Traders go through exhaustive lengths to keep away from margin calls in forex. Therefore, understanding how margin call materializes is crucial for successful trading.
To gain an understanding of how a margin call works in forex, it is important to be aware of the connected concepts of margin and leverage. Margin and leverage are one of the same. Margin is the minimum requirement of funds needed to make a leveraged trade, while leverage gives traders bigger exposure to markets without having to fund the complete amount of the trade.
Always remember that trading with leverage contains risk and can likely produce huge profits as well as huge losses.
What Causes a Margin Call?
A margin call takes place when a trader no longer has any usable/free margin. In other words, the account requires additional funding.

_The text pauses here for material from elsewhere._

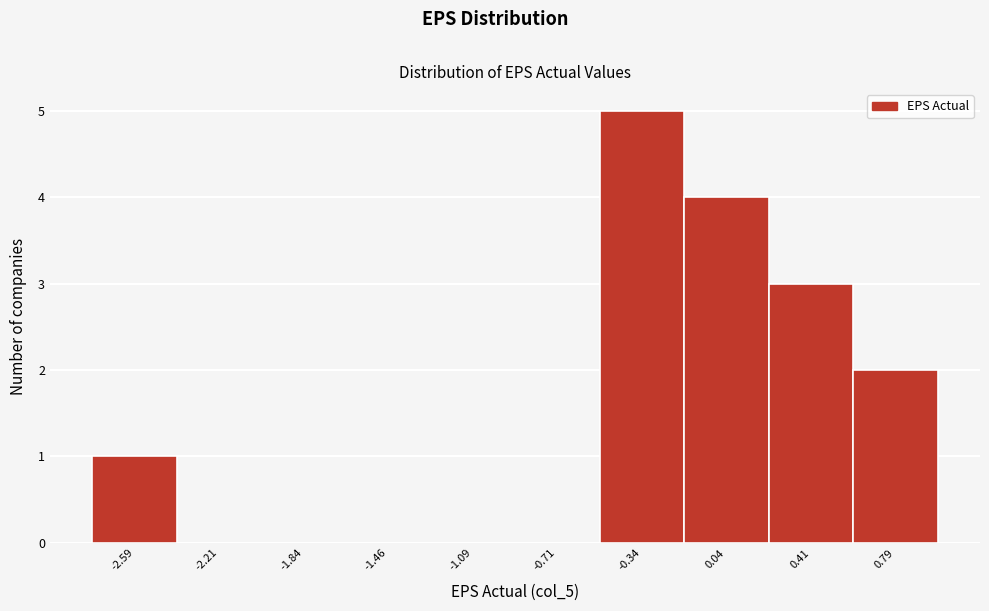

Reading left to right, what are all the values shown in this chart?

-2.59=1	-2.21=0	-1.84=0	-1.46=0	-1.09=0	-0.71=0	-0.34=5	0.04=4	0.41=3	0.79=2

This happens when trading losses take away the usable margin under an acceptable level determined by the broker.
A margin call can potentially take place when traders commit a big amount of equity to the used margin, not leaving enough room to soak up losses.
When a margin call occurs, a trader is closed out of their trades. The trader no longer has sufficient funds in their account to absorb the losing positions and the broker is on the line for their losses, which is also bad for the broker. It is necessary to know that leverage trading in certain situations can cause the trader to owe the broker more than what has been originally deposited.
How to avoid a margin call?
Leverage is usually considered a double edge sword. Meaning that the more leverage a trader uses, the less margin a trader will have to soak up any losses. An over-leveraged trade can go against a trader which will result in the losses depleting their account.
When the available margin percentage drops to zero, a trader will receive a margin call. One way to avoid this would be to use protective stops to reduce potential losses from happening. Another would be for the trader to not over-lever their trading account and engage in effective risk management.